▶ [Task requirements]
Give back every line below word for word, without changing anything.

"""

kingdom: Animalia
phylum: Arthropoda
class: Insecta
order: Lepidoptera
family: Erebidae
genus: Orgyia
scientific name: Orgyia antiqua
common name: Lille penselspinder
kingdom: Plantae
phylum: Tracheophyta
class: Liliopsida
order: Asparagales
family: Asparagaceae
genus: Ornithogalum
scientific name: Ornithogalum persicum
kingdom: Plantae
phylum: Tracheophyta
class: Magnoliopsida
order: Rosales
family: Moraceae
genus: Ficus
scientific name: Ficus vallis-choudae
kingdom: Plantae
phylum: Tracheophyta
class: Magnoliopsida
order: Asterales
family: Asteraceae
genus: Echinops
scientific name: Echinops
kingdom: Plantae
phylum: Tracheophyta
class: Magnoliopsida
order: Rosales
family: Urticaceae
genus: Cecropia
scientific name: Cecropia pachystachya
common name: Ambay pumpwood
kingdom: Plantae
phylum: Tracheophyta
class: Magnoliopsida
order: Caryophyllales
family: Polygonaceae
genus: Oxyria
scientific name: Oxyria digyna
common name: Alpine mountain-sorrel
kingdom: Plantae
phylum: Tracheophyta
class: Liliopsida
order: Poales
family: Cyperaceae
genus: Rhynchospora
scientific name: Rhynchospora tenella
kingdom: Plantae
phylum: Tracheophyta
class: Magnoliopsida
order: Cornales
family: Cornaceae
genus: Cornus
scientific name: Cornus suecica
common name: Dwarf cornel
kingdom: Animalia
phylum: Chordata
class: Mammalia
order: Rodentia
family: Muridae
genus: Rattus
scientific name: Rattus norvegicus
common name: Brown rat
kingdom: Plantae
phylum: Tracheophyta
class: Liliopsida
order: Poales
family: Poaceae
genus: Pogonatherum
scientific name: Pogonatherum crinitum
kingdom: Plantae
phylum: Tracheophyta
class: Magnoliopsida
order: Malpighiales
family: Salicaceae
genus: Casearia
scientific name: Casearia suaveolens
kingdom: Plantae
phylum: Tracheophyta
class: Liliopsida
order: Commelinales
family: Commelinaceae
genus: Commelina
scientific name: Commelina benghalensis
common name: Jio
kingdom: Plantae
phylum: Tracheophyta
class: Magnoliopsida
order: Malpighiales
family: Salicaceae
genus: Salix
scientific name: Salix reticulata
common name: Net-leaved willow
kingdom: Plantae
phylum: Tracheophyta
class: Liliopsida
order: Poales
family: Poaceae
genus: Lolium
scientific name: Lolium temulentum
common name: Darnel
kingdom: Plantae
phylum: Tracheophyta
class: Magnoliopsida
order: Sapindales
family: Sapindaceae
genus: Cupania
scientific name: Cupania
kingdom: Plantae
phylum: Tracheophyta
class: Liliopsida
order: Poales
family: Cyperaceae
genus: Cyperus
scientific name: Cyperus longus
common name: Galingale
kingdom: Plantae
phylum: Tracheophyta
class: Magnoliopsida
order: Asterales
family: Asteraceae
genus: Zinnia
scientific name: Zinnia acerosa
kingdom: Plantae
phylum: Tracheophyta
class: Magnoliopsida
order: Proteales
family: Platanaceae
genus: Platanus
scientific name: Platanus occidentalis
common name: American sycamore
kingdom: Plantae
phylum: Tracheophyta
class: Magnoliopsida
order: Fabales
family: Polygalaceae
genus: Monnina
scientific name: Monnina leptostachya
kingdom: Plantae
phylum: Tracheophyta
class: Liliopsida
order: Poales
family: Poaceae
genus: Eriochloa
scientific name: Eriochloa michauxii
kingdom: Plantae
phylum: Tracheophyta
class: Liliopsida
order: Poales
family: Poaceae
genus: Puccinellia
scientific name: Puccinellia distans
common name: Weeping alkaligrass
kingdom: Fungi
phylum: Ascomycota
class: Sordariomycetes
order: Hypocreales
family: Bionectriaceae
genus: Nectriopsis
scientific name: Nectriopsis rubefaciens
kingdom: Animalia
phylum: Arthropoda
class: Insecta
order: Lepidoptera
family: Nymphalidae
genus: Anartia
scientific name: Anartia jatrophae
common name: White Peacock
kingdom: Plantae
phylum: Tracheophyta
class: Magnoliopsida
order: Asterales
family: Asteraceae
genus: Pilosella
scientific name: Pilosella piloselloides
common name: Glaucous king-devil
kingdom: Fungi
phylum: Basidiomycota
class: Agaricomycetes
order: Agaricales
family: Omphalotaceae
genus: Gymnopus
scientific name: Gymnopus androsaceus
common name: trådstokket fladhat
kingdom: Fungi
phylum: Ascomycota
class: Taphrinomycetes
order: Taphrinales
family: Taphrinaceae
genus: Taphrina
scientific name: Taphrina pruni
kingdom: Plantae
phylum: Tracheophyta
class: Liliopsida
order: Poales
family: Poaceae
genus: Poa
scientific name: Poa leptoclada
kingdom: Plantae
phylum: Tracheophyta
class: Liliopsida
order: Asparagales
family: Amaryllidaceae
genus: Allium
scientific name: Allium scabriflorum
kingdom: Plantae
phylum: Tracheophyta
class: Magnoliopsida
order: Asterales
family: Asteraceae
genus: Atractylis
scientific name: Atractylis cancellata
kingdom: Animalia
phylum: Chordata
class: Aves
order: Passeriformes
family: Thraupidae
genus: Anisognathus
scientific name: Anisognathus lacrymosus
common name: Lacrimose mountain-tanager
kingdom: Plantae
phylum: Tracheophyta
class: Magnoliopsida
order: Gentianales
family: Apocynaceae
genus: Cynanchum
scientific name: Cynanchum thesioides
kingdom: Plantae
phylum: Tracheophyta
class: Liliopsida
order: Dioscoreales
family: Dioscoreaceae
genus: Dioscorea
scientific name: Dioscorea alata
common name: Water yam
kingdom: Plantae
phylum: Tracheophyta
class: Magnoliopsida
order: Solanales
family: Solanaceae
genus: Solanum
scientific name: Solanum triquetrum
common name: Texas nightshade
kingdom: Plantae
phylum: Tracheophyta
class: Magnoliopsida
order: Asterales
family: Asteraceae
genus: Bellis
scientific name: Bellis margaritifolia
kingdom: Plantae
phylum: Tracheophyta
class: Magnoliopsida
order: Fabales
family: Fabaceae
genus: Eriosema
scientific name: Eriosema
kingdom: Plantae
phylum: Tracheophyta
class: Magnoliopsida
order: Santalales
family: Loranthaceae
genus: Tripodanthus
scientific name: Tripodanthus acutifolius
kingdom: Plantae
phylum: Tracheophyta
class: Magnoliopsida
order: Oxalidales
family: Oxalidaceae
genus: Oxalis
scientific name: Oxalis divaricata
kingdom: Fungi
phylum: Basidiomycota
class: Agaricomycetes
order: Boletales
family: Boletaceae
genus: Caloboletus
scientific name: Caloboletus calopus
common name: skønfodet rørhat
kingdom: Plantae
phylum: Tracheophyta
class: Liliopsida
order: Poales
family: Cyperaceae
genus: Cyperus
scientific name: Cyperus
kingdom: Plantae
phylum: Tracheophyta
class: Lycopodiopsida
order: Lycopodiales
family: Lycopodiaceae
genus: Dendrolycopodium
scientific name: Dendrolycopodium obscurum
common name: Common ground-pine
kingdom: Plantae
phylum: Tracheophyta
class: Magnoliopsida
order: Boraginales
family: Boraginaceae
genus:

"""

▶ [Solution for this exercise]
kingdom: Animalia
phylum: Arthropoda
class: Insecta
order: Lepidoptera
family: Erebidae
genus: Orgyia
scientific name: Orgyia antiqua
common name: Lille penselspinder
kingdom: Plantae
phylum: Tracheophyta
class: Liliopsida
order: Asparagales
family: Asparagaceae
genus: Ornithogalum
scientific name: Ornithogalum persicum
kingdom: Plantae
phylum: Tracheophyta
class: Magnoliopsida
order: Rosales
family: Moraceae
genus: Ficus
scientific name: Ficus vallis-choudae
kingdom: Plantae
phylum: Tracheophyta
class: Magnoliopsida
order: Asterales
family: Asteraceae
genus: Echinops
scientific name: Echinops
kingdom: Plantae
phylum: Tracheophyta
class: Magnoliopsida
order: Rosales
family: Urticaceae
genus: Cecropia
scientific name: Cecropia pachystachya
common name: Ambay pumpwood
kingdom: Plantae
phylum: Tracheophyta
class: Magnoliopsida
order: Caryophyllales
family: Polygonaceae
genus: Oxyria
scientific name: Oxyria digyna
common name: Alpine mountain-sorrel
kingdom: Plantae
phylum: Tracheophyta
class: Liliopsida
order: Poales
family: Cyperaceae
genus: Rhynchospora
scientific name: Rhynchospora tenella
kingdom: Plantae
phylum: Tracheophyta
class: Magnoliopsida
order: Cornales
family: Cornaceae
genus: Cornus
scientific name: Cornus suecica
common name: Dwarf cornel
kingdom: Animalia
phylum: Chordata
class: Mammalia
order: Rodentia
family: Muridae
genus: Rattus
scientific name: Rattus norvegicus
common name: Brown rat
kingdom: Plantae
phylum: Tracheophyta
class: Liliopsida
order: Poales
family: Poaceae
genus: Pogonatherum
scientific name: Pogonatherum crinitum
kingdom: Plantae
phylum: Tracheophyta
class: Magnoliopsida
order: Malpighiales
family: Salicaceae
genus: Casearia
scientific name: Casearia suaveolens
kingdom: Plantae
phylum: Tracheophyta
class: Liliopsida
order: Commelinales
family: Commelinaceae
genus: Commelina
scientific name: Commelina benghalensis
common name: Jio
kingdom: Plantae
phylum: Tracheophyta
class: Magnoliopsida
order: Malpighiales
family: Salicaceae
genus: Salix
scientific name: Salix reticulata
common name: Net-leaved willow
kingdom: Plantae
phylum: Tracheophyta
class: Liliopsida
order: Poales
family: Poaceae
genus: Lolium
scientific name: Lolium temulentum
common name: Darnel
kingdom: Plantae
phylum: Tracheophyta
class: Magnoliopsida
order: Sapindales
family: Sapindaceae
genus: Cupania
scientific name: Cupania
kingdom: Plantae
phylum: Tracheophyta
class: Liliopsida
order: Poales
family: Cyperaceae
genus: Cyperus
scientific name: Cyperus longus
common name: Galingale
kingdom: Plantae
phylum: Tracheophyta
class: Magnoliopsida
order: Asterales
family: Asteraceae
genus: Zinnia
scientific name: Zinnia acerosa
kingdom: Plantae
phylum: Tracheophyta
class: Magnoliopsida
order: Proteales
family: Platanaceae
genus: Platanus
scientific name: Platanus occidentalis
common name: American sycamore
kingdom: Plantae
phylum: Tracheophyta
class: Magnoliopsida
order: Fabales
family: Polygalaceae
genus: Monnina
scientific name: Monnina leptostachya
kingdom: Plantae
phylum: Tracheophyta
class: Liliopsida
order: Poales
family: Poaceae
genus: Eriochloa
scientific name: Eriochloa michauxii
kingdom: Plantae
phylum: Tracheophyta
class: Liliopsida
order: Poales
family: Poaceae
genus: Puccinellia
scientific name: Puccinellia distans
common name: Weeping alkaligrass
kingdom: Fungi
phylum: Ascomycota
class: Sordariomycetes
order: Hypocreales
family: Bionectriaceae
genus: Nectriopsis
scientific name: Nectriopsis rubefaciens
kingdom: Animalia
phylum: Arthropoda
class: Insecta
order: Lepidoptera
family: Nymphalidae
genus: Anartia
scientific name: Anartia jatrophae
common name: White Peacock
kingdom: Plantae
phylum: Tracheophyta
class: Magnoliopsida
order: Asterales
family: Asteraceae
genus: Pilosella
scientific name: Pilosella piloselloides
common name: Glaucous king-devil
kingdom: Fungi
phylum: Basidiomycota
class: Agaricomycetes
order: Agaricales
family: Omphalotaceae
genus: Gymnopus
scientific name: Gymnopus androsaceus
common name: trådstokket fladhat
kingdom: Fungi
phylum: Ascomycota
class: Taphrinomycetes
order: Taphrinales
family: Taphrinaceae
genus: Taphrina
scientific name: Taphrina pruni
kingdom: Plantae
phylum: Tracheophyta
class: Liliopsida
order: Poales
family: Poaceae
genus: Poa
scientific name: Poa leptoclada
kingdom: Plantae
phylum: Tracheophyta
class: Liliopsida
order: Asparagales
family: Amaryllidaceae
genus: Allium
scientific name: Allium scabriflorum
kingdom: Plantae
phylum: Tracheophyta
class: Magnoliopsida
order: Asterales
family: Asteraceae
genus: Atractylis
scientific name: Atractylis cancellata
kingdom: Animalia
phylum: Chordata
class: Aves
order: Passeriformes
family: Thraupidae
genus: Anisognathus
scientific name: Anisognathus lacrymosus
common name: Lacrimose mountain-tanager
kingdom: Plantae
phylum: Tracheophyta
class: Magnoliopsida
order: Gentianales
family: Apocynaceae
genus: Cynanchum
scientific name: Cynanchum thesioides
kingdom: Plantae
phylum: Tracheophyta
class: Liliopsida
order: Dioscoreales
family: Dioscoreaceae
genus: Dioscorea
scientific name: Dioscorea alata
common name: Water yam
kingdom: Plantae
phylum: Tracheophyta
class: Magnoliopsida
order: Solanales
family: Solanaceae
genus: Solanum
scientific name: Solanum triquetrum
common name: Texas nightshade
kingdom: Plantae
phylum: Tracheophyta
class: Magnoliopsida
order: Asterales
family: Asteraceae
genus: Bellis
scientific name: Bellis margaritifolia
kingdom: Plantae
phylum: Tracheophyta
class: Magnoliopsida
order: Fabales
family: Fabaceae
genus: Eriosema
scientific name: Eriosema
kingdom: Plantae
phylum: Tracheophyta
class: Magnoliopsida
order: Santalales
family: Loranthaceae
genus: Tripodanthus
scientific name: Tripodanthus acutifolius
kingdom: Plantae
phylum: Tracheophyta
class: Magnoliopsida
order: Oxalidales
family: Oxalidaceae
genus: Oxalis
scientific name: Oxalis divaricata
kingdom: Fungi
phylum: Basidiomycota
class: Agaricomycetes
order: Boletales
family: Boletaceae
genus: Caloboletus
scientific name: Caloboletus calopus
common name: skønfodet rørhat
kingdom: Plantae
phylum: Tracheophyta
class: Liliopsida
order: Poales
family: Cyperaceae
genus: Cyperus
scientific name: Cyperus
kingdom: Plantae
phylum: Tracheophyta
class: Lycopodiopsida
order: Lycopodiales
family: Lycopodiaceae
genus: Dendrolycopodium
scientific name: Dendrolycopodium obscurum
common name: Common ground-pine
kingdom: Plantae
phylum: Tracheophyta
class: Magnoliopsida
order: Boraginales
family: Boraginaceae
genus:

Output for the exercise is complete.